Mittwoch, 15. Januar 2014

Dem Herrn Alipius seine Kardinäle (Teil I)

Weil ja jetzt bald wieder eine Kardinalsernennung ansteht, und weil mir mit dem geistbraus beim Gedanken an eine stinklangweilige, graue, kahle, öde Plattenbaukirche so gar nicht wohl zumute ist, werde ich bis zum 22. Februar in unregelmäßigen Abständen mal wieder ein paar Nümmerchen bringen, die dem geneigten Leser und dem entsetzten Papst klar machen, welchen Film ich fahre, wenn ich das Wort "Kardinal" höre.

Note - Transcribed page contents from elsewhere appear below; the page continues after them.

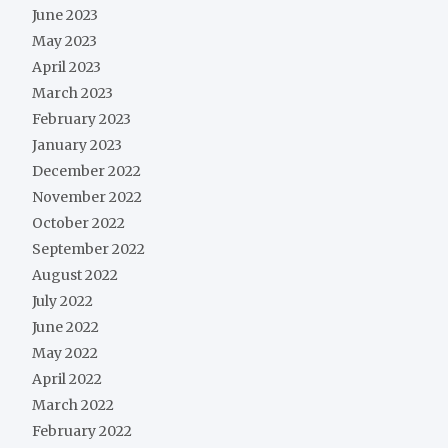
June 2023
May 2023
April 2023
March 2023
February 2023
January 2023
December 2022
November 2022
October 2022
September 2022
August 2022
July 2022
June 2022
May 2022
April 2022
March 2022
February 2022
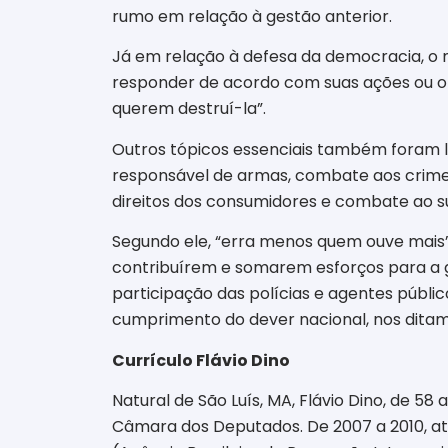
rumo em relação à gestão anterior.
Já em relação à defesa da democracia, o 
responder de acordo com suas ações ou om
querem destruí-la”.
Outros tópicos essenciais também foram le
responsável de armas, combate aos crimes 
direitos dos consumidores e combate ao s
Segundo ele, “erra menos quem ouve mais”.
contribuírem e somarem esforços para a g
participação das polícias e agentes públ
cumprimento do dever nacional, nos ditames
Currículo Flávio Dino
Natural de São Luís, MA, Flávio Dino, de 58
Câmara dos Deputados. De 2007 a 2010, at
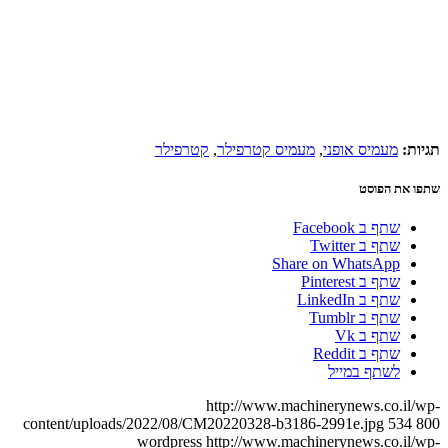
תגיות:
מעמיס אופני
,
מעמיס קטרפילר
,
קטרפילר
שתפו את הפוסט
שתף ב Facebook
שתף ב Twitter
Share on WhatsApp
שתף ב Pinterest
שתף ב LinkedIn
שתף ב Tumblr
שתף ב Vk
שתף ב Reddit
לשתף במייל
http://www.machinerynews.co.il/wp-
content/uploads/2022/08/CM20220328-b3186-2991e.jpg
534
800
wordpress
http://www.machinerynews.co.il/wp-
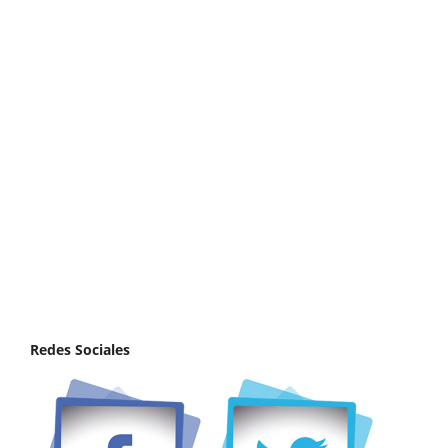
Redes Sociales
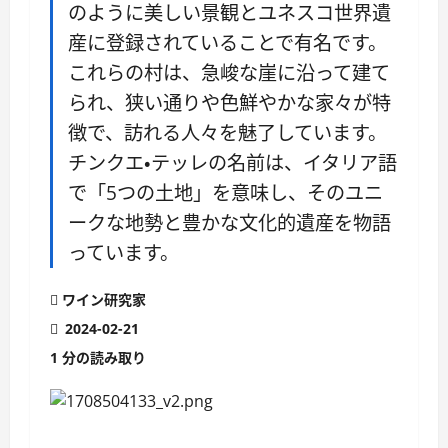
のように美しい景観とユネスコ世界遺
産に登録されていることで有名です。
これらの村は、急峻な崖に沿って建て
られ、狭い通りや色鮮やかな家々が特
徴で、訪れる人々を魅了しています。
チンクエ・テッレの名前は、イタリア語
で「5つの土地」を意味し、そのユニ
ークな地勢と豊かな文化的遺産を物語
っています。
ワイン研究家
2024-02-21
1 分の読み取り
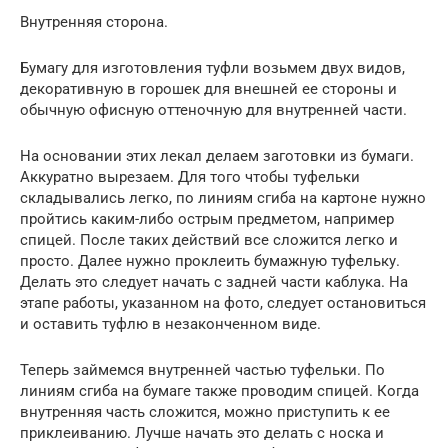
Внутренняя сторона.
Бумагу для изготовления туфли возьмем двух видов,
декоративную в горошек для внешней ее стороны и
обычную офисную оттеночную для внутренней части.
На основании этих лекал делаем заготовки из бумаги.
Аккуратно вырезаем. Для того чтобы туфельки
складывались легко, по линиям сгиба на картоне нужно
пройтись каким-либо острым предметом, например
спицей. После таких действий все сложится легко и
просто. Далее нужно проклеить бумажную туфельку.
Делать это следует начать с задней части каблука. На
этапе работы, указанном на фото, следует остановиться
и оставить туфлю в незаконченном виде.
Теперь займемся внутренней частью туфельки. По
линиям сгиба на бумаге также проводим спицей. Когда
внутренняя часть сложится, можно приступить к ее
приклеиванию. Лучше начать это делать с носка и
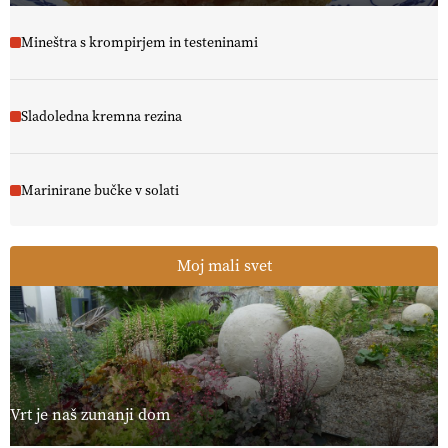
Mineštra s krompirjem in testeninami
Sladoledna kremna rezina
Marinirane bučke v solati
Moj mali svet
Vrt je naš zunanji dom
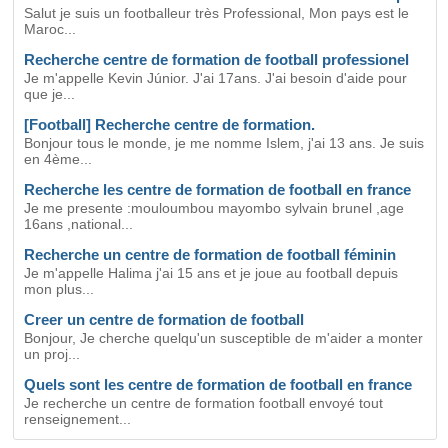
Salut je suis un footballeur très Professional, Mon pays est le
Maroc...
Recherche centre de formation de football professionel
Je m'appelle Kevin Júnior. J'ai 17ans. J'ai besoin d'aide pour
que je...
[Football] Recherche centre de formation.
Bonjour tous le monde, je me nomme Islem, j'ai 13 ans. Je suis
en 4ème...
Recherche les centre de formation de football en france
Je me presente :mouloumbou mayombo sylvain brunel ,age
16ans ,national...
Recherche un centre de formation de football féminin
Je m'appelle Halima j'ai 15 ans et je joue au football depuis
mon plus...
Creer un centre de formation de football
Bonjour, Je cherche quelqu'un susceptible de m'aider a monter
un proj...
Quels sont les centre de formation de football en france
Je recherche un centre de formation football envoyé tout
renseignement...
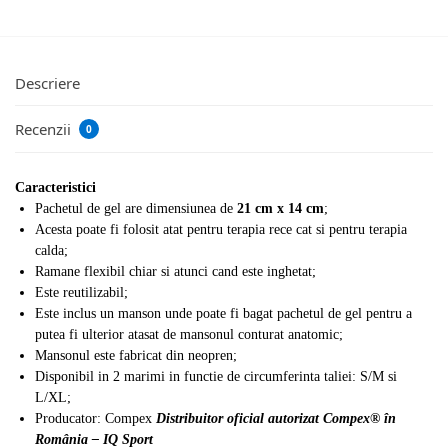
Descriere
Recenzii
0
Caracteristici
Pachetul de gel are dimensiunea de
21 cm x 14 cm
;
Acesta poate fi folosit atat pentru terapia rece cat si pentru terapia
calda;
Ramane flexibil chiar si atunci cand este inghetat;
Este reutilizabil;
Este inclus un manson unde poate fi bagat pachetul de gel pentru a
putea fi ulterior atasat de mansonul conturat anatomic;
Mansonul este fabricat din neopren;
Disponibil in 2 marimi in functie de circumferinta taliei: S/M si
L/XL;
Producator: Compex
Distribuitor oficial autorizat Compex® în
România – IQ Sport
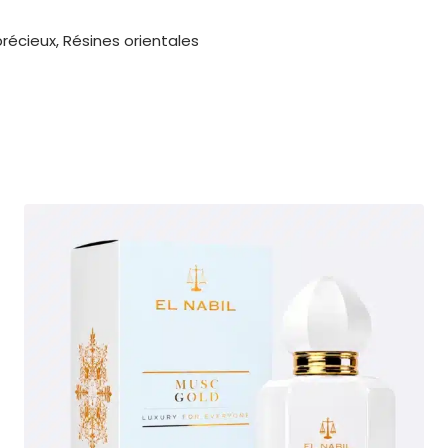
récieux, Résines orientales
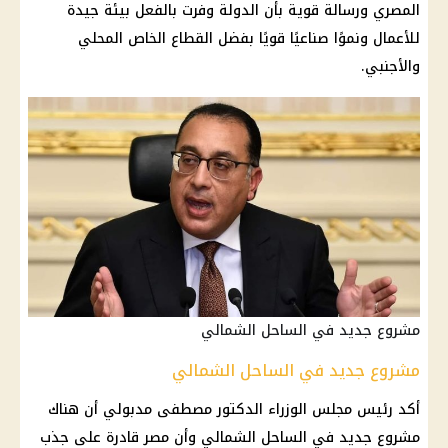
المصري ورسالة قوية بأن الدولة وفرت بالفعل بيئة جيدة
للأعمال ونموًا صناعيًا قويًا بفضل القطاع الخاص المحلي
والأجنبي.
مشروع جديد في الساحل الشمالي
مشروع جديد في الساحل الشمالي
أكد رئيس مجلس الوزراء الدكتور مصطفى مدبولي أن هناك
مشروع جديد في الساحل الشمالي وأن مصر قادرة على جذب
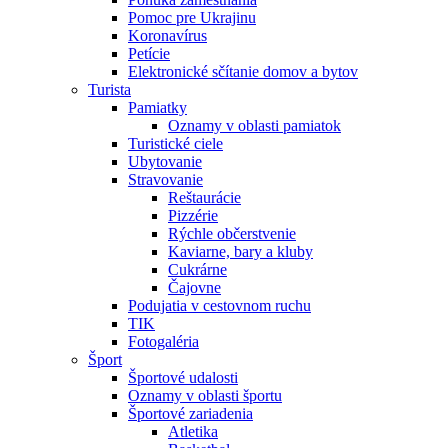
Pomoc pre Ukrajinu
Koronavírus
Petície
Elektronické sčítanie domov a bytov
Turista
Pamiatky
Oznamy v oblasti pamiatok
Turistické ciele
Ubytovanie
Stravovanie
Reštaurácie
Pizzérie
Rýchle občerstvenie
Kaviarne, bary a kluby
Cukrárne
Čajovne
Podujatia v cestovnom ruchu
TIK
Fotogaléria
Šport
Športové udalosti
Oznamy v oblasti športu
Športové zariadenia
Atletika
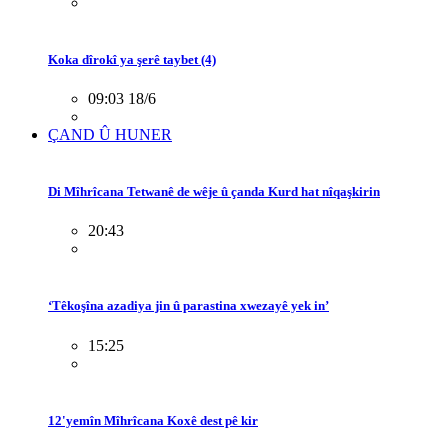
Koka dîrokî ya şerê taybet (4)
09:03 18/6
ÇAND Û HUNER
Di Mîhrîcana Tetwanê de wêje û çanda Kurd hat nîqaşkirin
20:43
‘Têkoşîna azadiya jin û parastina xwezayê yek in’
15:25
12'yemîn Mîhrîcana Koxê dest pê kir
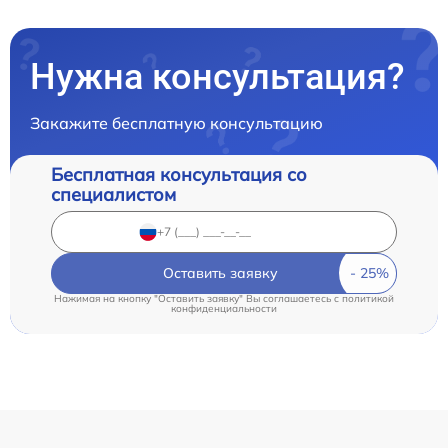
Нужна консультация?
Закажите бесплатную консультацию
Бесплатная консультация со
специалистом
Оставить заявку
Нажимая на кнопку "Оставить заявку" Вы соглашаетесь c
политикой
конфиденциальности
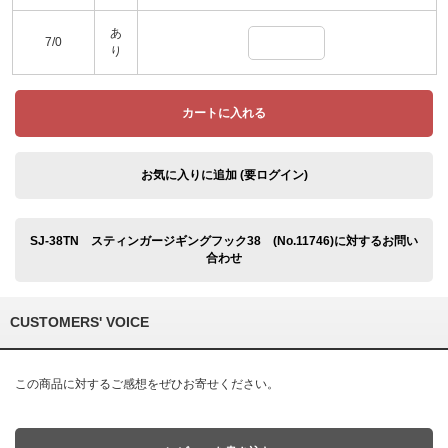
あ
7/0
り
カートに入れる
お気に入りに追加 (要ログイン)
SJ-38TN スティンガージギングフック38 (No.11746)に対するお問い
合わせ
CUSTOMERS' VOICE
この商品に対するご感想をぜひお寄せください。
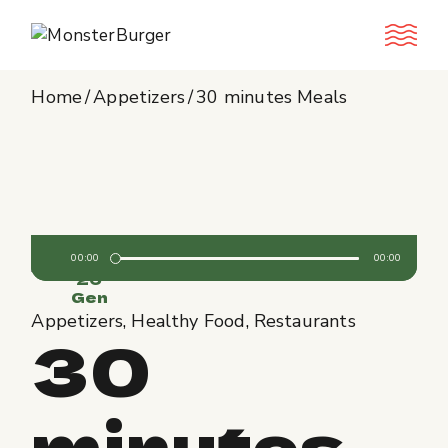
Home
Appetizers
30 minutes Meals
Audio
00:00
00:00
Player
26
Gen
Appetizers
Healthy Food
Restaurants
30
minutes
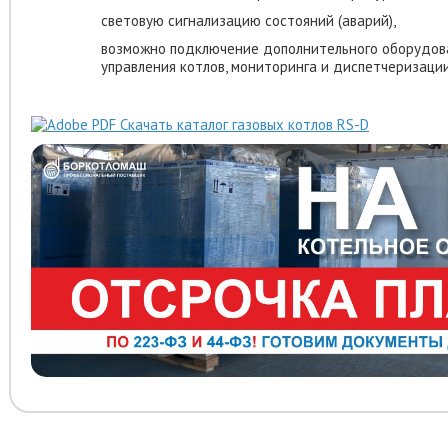
световую сигнализацию состояний (аварий),
возможно подключение дополнительного оборудов
управления котлов, мониторинга и диспетчеризации
Скачать каталог газовых котлов RS-D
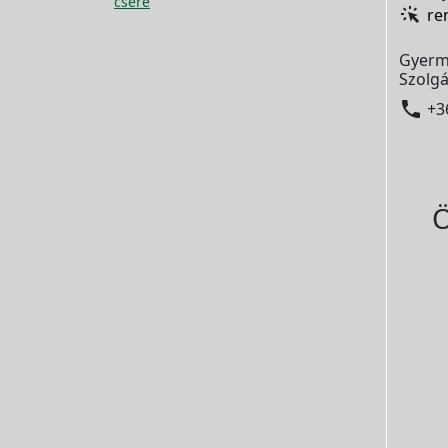
csere
re
Gyerm
Szolgá

+3
Ö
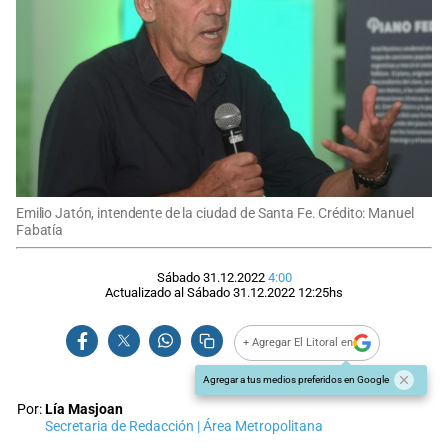
Emilio Jatón, intendente de la ciudad de Santa Fe. Crédito: Manuel
Fabatía
Sábado 31.12.2022
4:00
Actualizado al
Sábado 31.12.2022
12:25
hs
+ Agregar El Litoral en
Agregar a tus medios preferidos en Google
Por:
Lía Masjoan
Secretaria de Redacción | Área Metropolitana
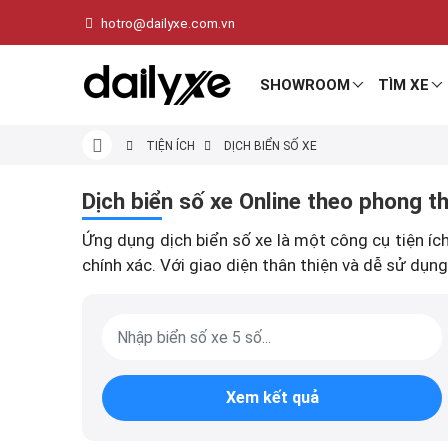
hotro@dailyxe.com.vn
SHOWROOM
TÌM XE
TIỆN ÍCH
DỊCH BIỂN SỐ XE
Dịch biển số xe Online theo phong t
Ứng dụng dịch biển số xe là một công cụ tiện íc
chính xác. Với giao diện thân thiện và dễ sử dụn
Xem kết quả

Den Anfang machen die gesammelten Spielzeuge von Désiré-Félicien-François-Joseph Kardinal Mercier, Erzbischof von Mecheln von 1906 bis 1926, Entdecker und Förderer von Georges "Big Bang" Lemaître und wichtige Persönlichkeit des belgischen Widerstandes im Ersten Weltkrieg. Ich glaube, ich habe das schon einmal auf am römsten gepostet, bin mir aber nicht sicher, und doppelt hält ja bekanntlich eh besser...


Da bleibt kein Auge trocken...

Kommentare:

Monika hat gesagt…

Der arme Mann. Rottöne stehen nicht jedem :-) - ich empfehle eine Typberatung auch für Kardinäle

Anonym hat gesagt…

Die "gesammelten Spielzeuge"? Diesen Ausdruck lehne ich ab. Nach dem seinerzeitigen Kirchen- und liturgischen Recht, inkl. dem bekannten Caeremoniale für die Kardinäle (Original von anno Tobak 17-undeinpaarZerquetschte), waren die hier präsentierten Gegenstände eher das Handwerkszeug (so Bischofskreuz, -ring und -stab) und die Dienstkleidung. Diese zerfiel jeweils in eine Sommer- und Wintergarnitur (Sommer: Seide, Winter: Wollstoff). Beide Ensembles hatten noch jeweils zwei Untergruppen: Festkleidung (in Rot) und Fastengarnitur (in Violett). Modern gesprochen, hatte der Kleiderpomp auch eine keynesianische Wirkung, alldieweil er beaucoup Arbeitsplätze im italienischen Textilsektor sicherte;-) Insofern fast eine soziale Verpflichtung, in Zeiten der neoliberalen Kälte wieder zurück zu den früheren Normen zu gehen ...

Zwetschgenkrampus

Alipius hat gesagt…

@ Zwetschgenkrampus: Och, Sie kennen mich doch jetzt lange genug! Ist Ihnen das Augenzwinkern hinter dem Begriff "Spielzeuge" entgangen?